Tuesday, February 27, 2018

More Than A Peirush- a review of the new Rav Kook Siddur

“A student asked his Rosh Yeshiva whether he should study Rav Kook’s perush to the siddur. In his inimitable style, the Rosh Yeshiva replied” ‘Ach, it’s not a perush to the siddur.’ Intrigued, the student asked “If not a perush to the siddur, then what is it?’
‘A neshamah on paper.’”

While it has been pointed out by both those who read the quote carefully, as well as those familiar with the actual context, that Rav Yaakov Weinberg, the above quoted rosh yeshiva, did not necessarily mean his words as a compliment, seeing Olat Reiyah as less than a peirush on the siddur and only “a neshmah on paper”, I believe that Koren, the publishers of the new Rav Kook Siddur were right to use this quote. Regardless of the rosh yeshiva’s intent, Rav Kook did not merely write a commentary, with all the limitations that this term implies. Instead he truly bared his soul, and even more importantly, showed that real tefillah cannot happen without each of us doing the same.

Until now, as with much of his thought, Rav Kook’s approach to tefillah was largely off limits to the English-speaking world. Rav Bezalel Naor, who wrote the commentary which accompanies the new Rav Kook Siddur, has once again made Rav Kook’s ideas available to a broader audience. As he has done with other of his published works based on Rav Kook (his Pesach haggadah being another example), Rav Naor has stayed away from a straightforward translation of Rav Kook’s sefer, in this case Olat Reiyah.

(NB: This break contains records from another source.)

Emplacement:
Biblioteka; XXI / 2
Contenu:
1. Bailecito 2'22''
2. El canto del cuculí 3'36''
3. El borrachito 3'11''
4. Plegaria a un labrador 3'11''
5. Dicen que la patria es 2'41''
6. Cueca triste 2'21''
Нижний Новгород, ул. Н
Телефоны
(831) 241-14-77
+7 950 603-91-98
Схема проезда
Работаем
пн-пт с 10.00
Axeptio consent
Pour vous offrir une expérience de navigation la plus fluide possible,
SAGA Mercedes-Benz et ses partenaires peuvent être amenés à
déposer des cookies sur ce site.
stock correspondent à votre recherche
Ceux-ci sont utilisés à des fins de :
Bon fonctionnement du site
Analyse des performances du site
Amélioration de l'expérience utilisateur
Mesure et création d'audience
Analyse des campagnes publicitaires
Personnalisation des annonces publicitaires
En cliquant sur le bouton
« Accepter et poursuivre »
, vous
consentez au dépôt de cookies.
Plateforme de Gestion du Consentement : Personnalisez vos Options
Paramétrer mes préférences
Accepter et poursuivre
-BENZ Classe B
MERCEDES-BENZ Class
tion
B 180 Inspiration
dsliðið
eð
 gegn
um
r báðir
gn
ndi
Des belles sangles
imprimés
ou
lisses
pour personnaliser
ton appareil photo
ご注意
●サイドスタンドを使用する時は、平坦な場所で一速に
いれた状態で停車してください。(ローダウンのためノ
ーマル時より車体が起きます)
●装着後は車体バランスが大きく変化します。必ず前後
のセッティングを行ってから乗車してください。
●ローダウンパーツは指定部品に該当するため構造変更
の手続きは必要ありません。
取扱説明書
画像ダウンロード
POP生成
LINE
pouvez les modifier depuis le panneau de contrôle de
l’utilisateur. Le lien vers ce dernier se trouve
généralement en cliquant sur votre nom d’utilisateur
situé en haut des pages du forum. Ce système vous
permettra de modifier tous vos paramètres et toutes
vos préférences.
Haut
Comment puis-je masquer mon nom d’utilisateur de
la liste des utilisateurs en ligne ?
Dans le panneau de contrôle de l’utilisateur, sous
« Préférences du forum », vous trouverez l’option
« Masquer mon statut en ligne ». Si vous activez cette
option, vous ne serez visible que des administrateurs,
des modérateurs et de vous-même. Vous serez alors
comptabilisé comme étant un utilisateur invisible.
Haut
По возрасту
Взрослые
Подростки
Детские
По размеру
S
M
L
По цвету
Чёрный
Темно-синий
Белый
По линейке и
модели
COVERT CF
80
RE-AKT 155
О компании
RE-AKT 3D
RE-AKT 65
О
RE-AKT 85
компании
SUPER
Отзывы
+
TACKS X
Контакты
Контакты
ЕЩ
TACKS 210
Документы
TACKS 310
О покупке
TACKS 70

While this decision means that not all of Rav Kook’s ideas on tefillah are to be found in the new siddur, it offers the benefit of being a single volume which can be used for davening and not just just to study. Additionally, Rav Naor does a masterful job taking Rav Kook’s difficult Hebrew and deep concepts, and making them understandable. On top of this, Rav Naor offers many of his own insights culled from his many decades of studying Rav Kook’s ideas.

I was pleased that Rav Naor decided to begin the new siddur with the translation of Inyanei Tefillah, Rav Kook’s explanation of the idea of tefillah which appears at the beginning of Olat Reiyah. In doing so, he offers the reader the ability to understand Rav Kook’s unique approach to prayer, which he sees as latently always taking place in the human soul, and becoming active during times of actual tefillah. With this introduction, and the other ideas which follow, one understands why Rav Kook could never have merely written a commentary on the siddur. For him, the words we say when we stand before our Creator are not merely vortelach, clever though they may be. Instead, they are words with which we express what lays most deeply within ourselves, or perhaps more properly, who we are in our deepest essence.

[One note for those who will want to use The Rav Kook Siddur along with Olat Reiyah. Rav Naor used an earlier edition of Olat Reiyah, and as such, the pages listed in the footnotes in the new siddur do not match up with the pages in the newer edition of Olat Reiyah.]

For those who wish to use this new siddur to not only study Rav Kook’s ideas, but to work on their avodas hashem, they now now have a new powerful tool to use as they truly engage in what is avodah shebalev, service of the heart. If Rav Kook truly bared his soul in writing Olat Reiyah, Rav Naor’s new masterful siddur allows us to see who Rav Kook truly was, and who we might be through the gradual baring of our soul on prayer.